+++ Data in this exercise +++
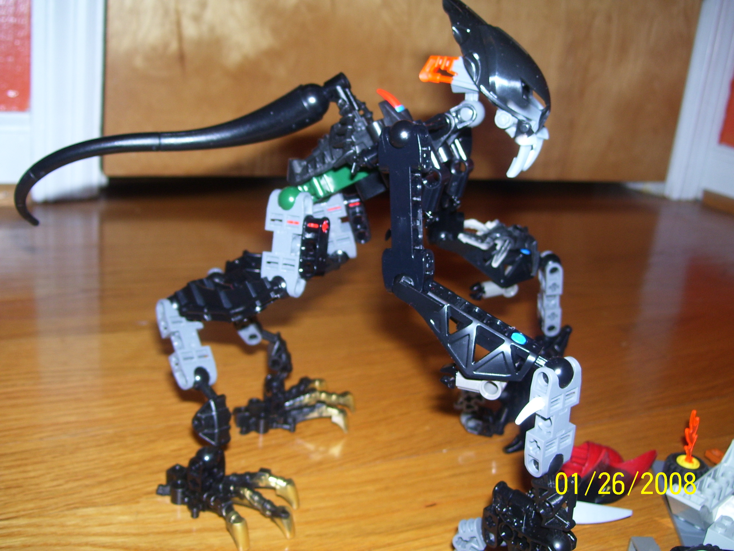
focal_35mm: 37
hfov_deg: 50.1
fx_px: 785
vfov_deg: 38.7
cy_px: 276
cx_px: 367
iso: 80
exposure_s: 1/60
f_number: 2.7
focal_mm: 6
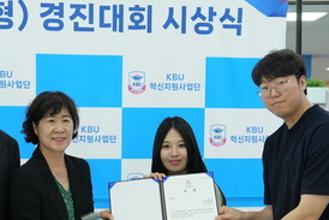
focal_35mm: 92
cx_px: 98
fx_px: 841
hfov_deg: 22.0
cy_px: 196
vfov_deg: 14.7
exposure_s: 1/50
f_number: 4
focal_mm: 42
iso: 500
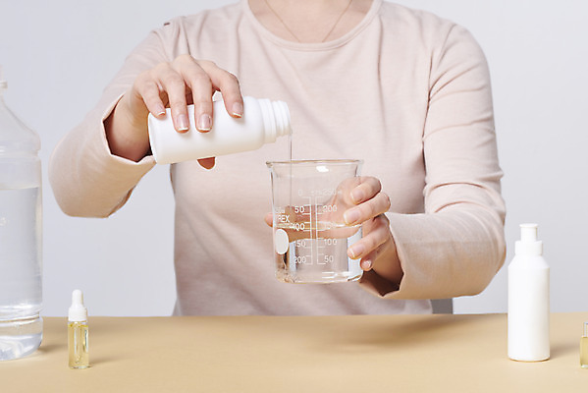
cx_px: 294
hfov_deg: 23.9
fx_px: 1389
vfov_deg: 16.1
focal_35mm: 85
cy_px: 196
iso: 40
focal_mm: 85
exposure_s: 1/125
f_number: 11
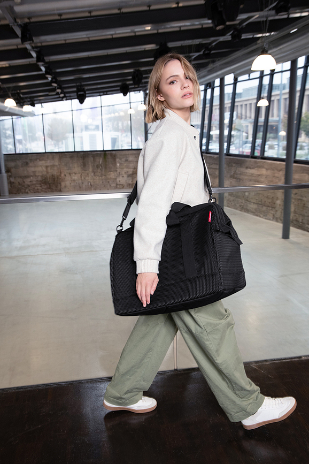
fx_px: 451
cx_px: 154
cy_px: 232
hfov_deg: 37.9
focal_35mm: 35
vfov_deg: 54.4
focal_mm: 35
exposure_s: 1/125
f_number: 5.6
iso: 1250
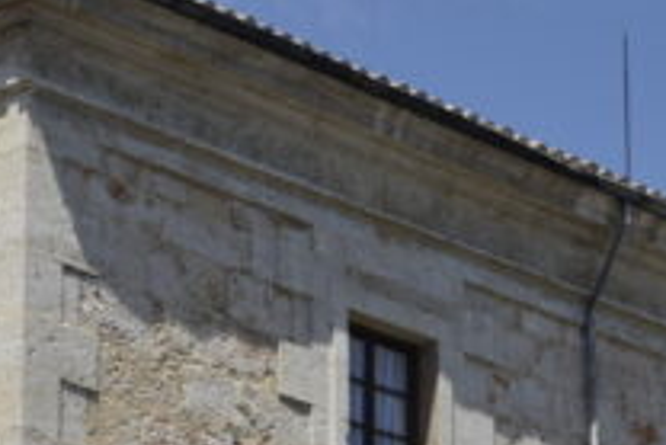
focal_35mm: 199
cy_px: 626
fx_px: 3692
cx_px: 749
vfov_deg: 6.8
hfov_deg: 10.2
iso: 100
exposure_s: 1/200
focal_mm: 27
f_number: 13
+++
Exercise instructions:
With the images excluded, reproduce the data above precisely as written.

Solution for this task:
focal_35mm: 37
hfov_deg: 50.1
fx_px: 785
vfov_deg: 38.7
cy_px: 276
cx_px: 367
iso: 80
exposure_s: 1/60
f_number: 2.7
focal_mm: 6
focal_35mm: 92
cx_px: 98
fx_px: 841
hfov_deg: 22.0
cy_px: 196
vfov_deg: 14.7
exposure_s: 1/50
f_number: 4
focal_mm: 42
iso: 500
cx_px: 294
hfov_deg: 23.9
fx_px: 1389
vfov_deg: 16.1
focal_35mm: 85
cy_px: 196
iso: 40
focal_mm: 85
exposure_s: 1/125
f_number: 11
fx_px: 451
cx_px: 154
cy_px: 232
hfov_deg: 37.9
focal_35mm: 35
vfov_deg: 54.4
focal_mm: 35
exposure_s: 1/125
f_number: 5.6
iso: 1250
focal_35mm: 199
cy_px: 626
fx_px: 3692
cx_px: 749
vfov_deg: 6.8
hfov_deg: 10.2
iso: 100
exposure_s: 1/200
focal_mm: 27
f_number: 13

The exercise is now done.